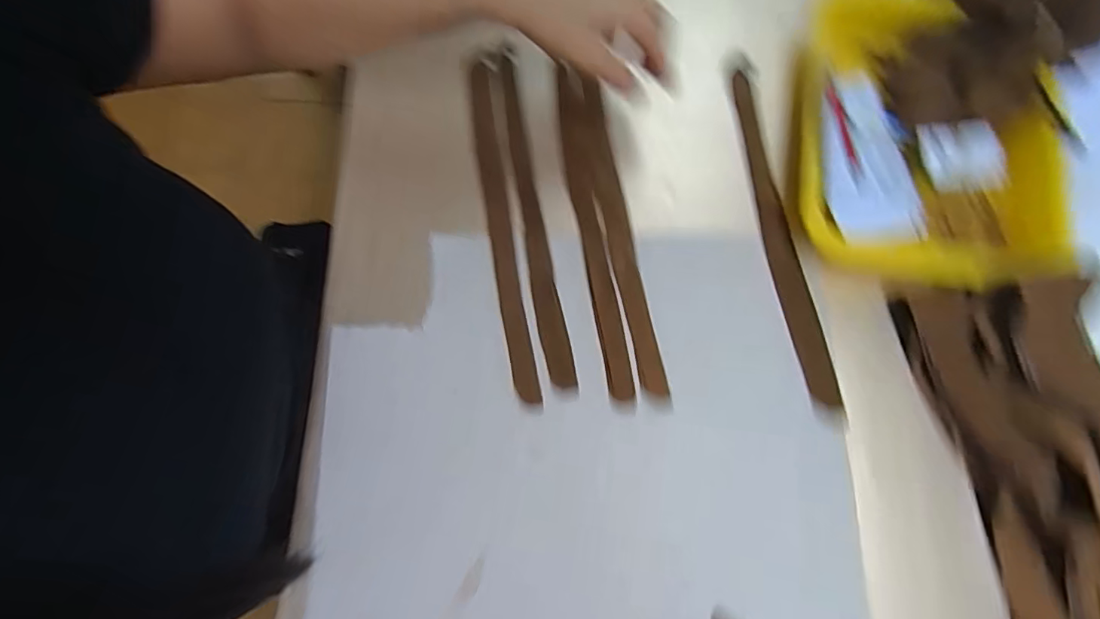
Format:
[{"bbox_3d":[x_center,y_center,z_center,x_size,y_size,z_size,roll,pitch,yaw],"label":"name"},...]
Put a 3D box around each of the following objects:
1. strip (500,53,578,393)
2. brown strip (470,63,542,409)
[{"bbox_3d":[-0.017,-0.083,0.442,0.021,0.010,0.306,-11,77,-3],"label":"strip"},{"bbox_3d":[-0.043,-0.071,0.437,0.022,0.011,0.302,-10,76,-2],"label":"brown strip"}]

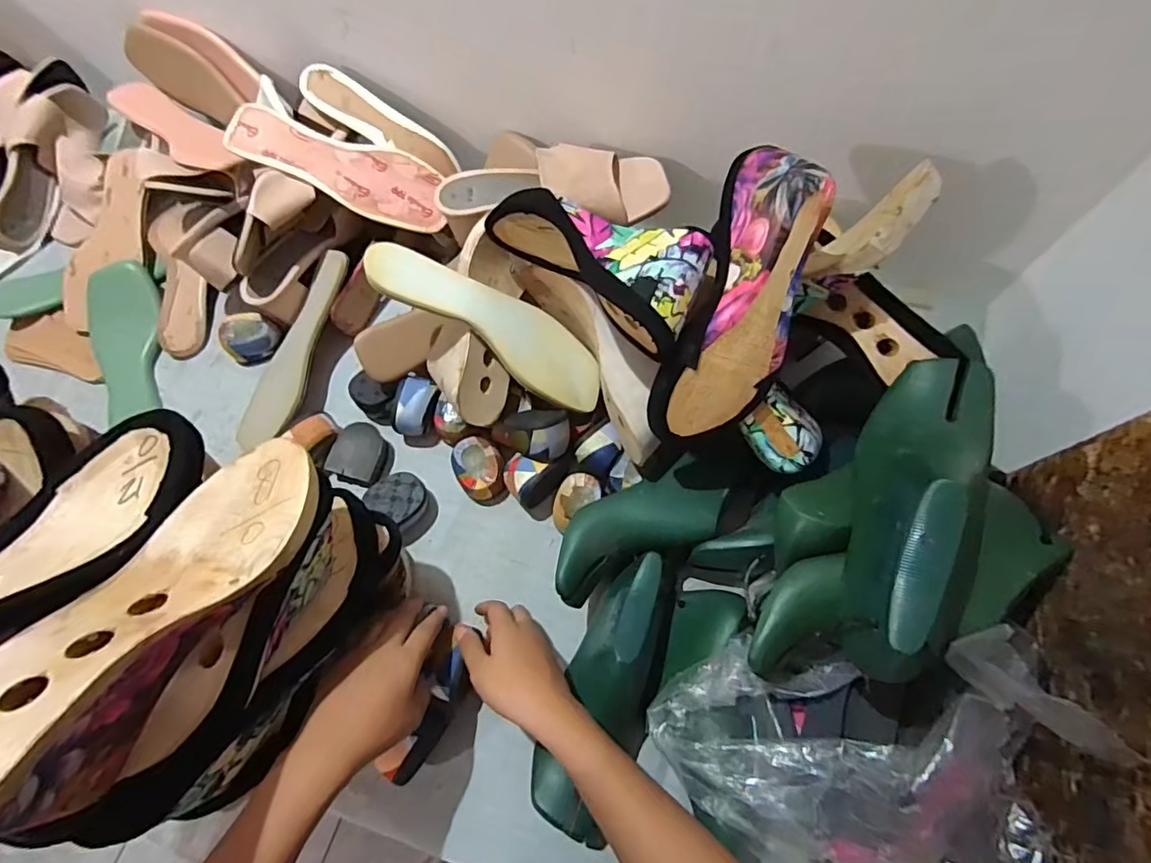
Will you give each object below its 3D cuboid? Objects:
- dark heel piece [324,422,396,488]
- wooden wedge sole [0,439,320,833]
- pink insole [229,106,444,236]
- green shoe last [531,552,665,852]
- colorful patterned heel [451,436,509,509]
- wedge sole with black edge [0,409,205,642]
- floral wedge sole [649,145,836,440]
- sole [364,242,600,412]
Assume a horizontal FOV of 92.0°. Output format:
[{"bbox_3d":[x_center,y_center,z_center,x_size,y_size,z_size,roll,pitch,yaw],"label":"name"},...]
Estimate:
[{"bbox_3d":[-0.228,0.026,0.596,0.059,0.020,0.063,13,70,8],"label":"dark heel piece"},{"bbox_3d":[-0.232,0.106,0.305,0.080,0.083,0.231,12,37,8],"label":"wooden wedge sole"},{"bbox_3d":[-0.255,-0.290,0.608,0.234,0.025,0.080,19,70,-9],"label":"pink insole"},{"bbox_3d":[0.029,0.214,0.468,0.080,0.071,0.222,21,71,11],"label":"green shoe last"},{"bbox_3d":[-0.099,0.042,0.577,0.052,0.037,0.066,-21,69,-5],"label":"colorful patterned heel"},{"bbox_3d":[-0.323,0.083,0.306,0.094,0.062,0.248,15,40,9],"label":"wedge sole with black edge"},{"bbox_3d":[0.123,-0.096,0.417,0.081,0.060,0.225,20,102,11],"label":"floral wedge sole"},{"bbox_3d":[-0.076,-0.100,0.527,0.242,0.014,0.072,29,69,-20],"label":"sole"}]

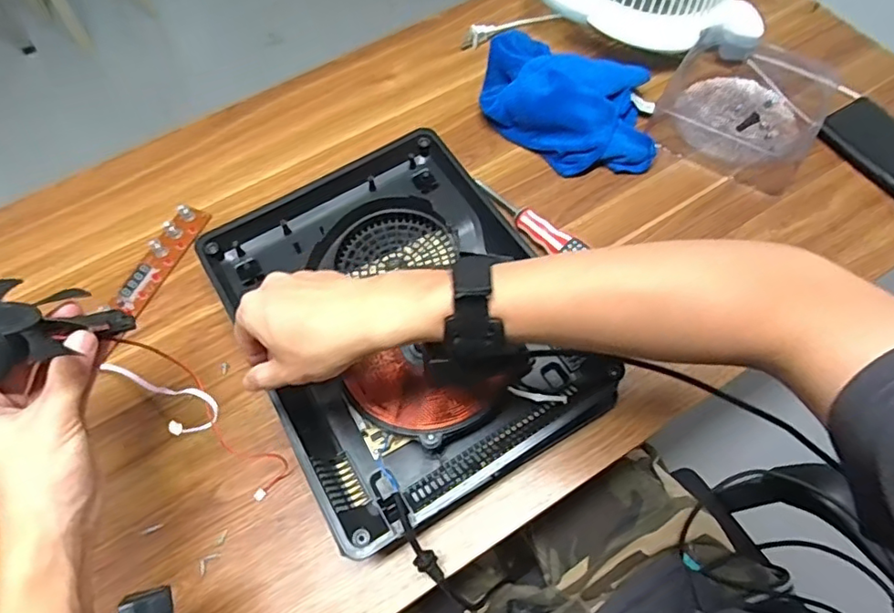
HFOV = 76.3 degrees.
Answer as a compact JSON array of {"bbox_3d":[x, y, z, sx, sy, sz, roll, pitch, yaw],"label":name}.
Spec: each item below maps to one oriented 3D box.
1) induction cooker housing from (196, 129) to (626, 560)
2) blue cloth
[{"bbox_3d":[-0.042,0.005,0.542,0.276,0.057,0.345,-29,65,-12],"label":"induction cooker housing"},{"bbox_3d":[0.145,-0.243,0.658,0.221,0.066,0.157,26,67,15],"label":"blue cloth"}]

=-=-=

Problem details
Reproduce, exactly as they stand in the data above, the lines from the one that holds "- wedge sole with black edge [0,409,205,642]" to the one that holds "Assume a horizontal", inclusive.

Output for this exercise
- wedge sole with black edge [0,409,205,642]
- floral wedge sole [649,145,836,440]
- sole [364,242,600,412]
Assume a horizontal FOV of 92.0°. Output format:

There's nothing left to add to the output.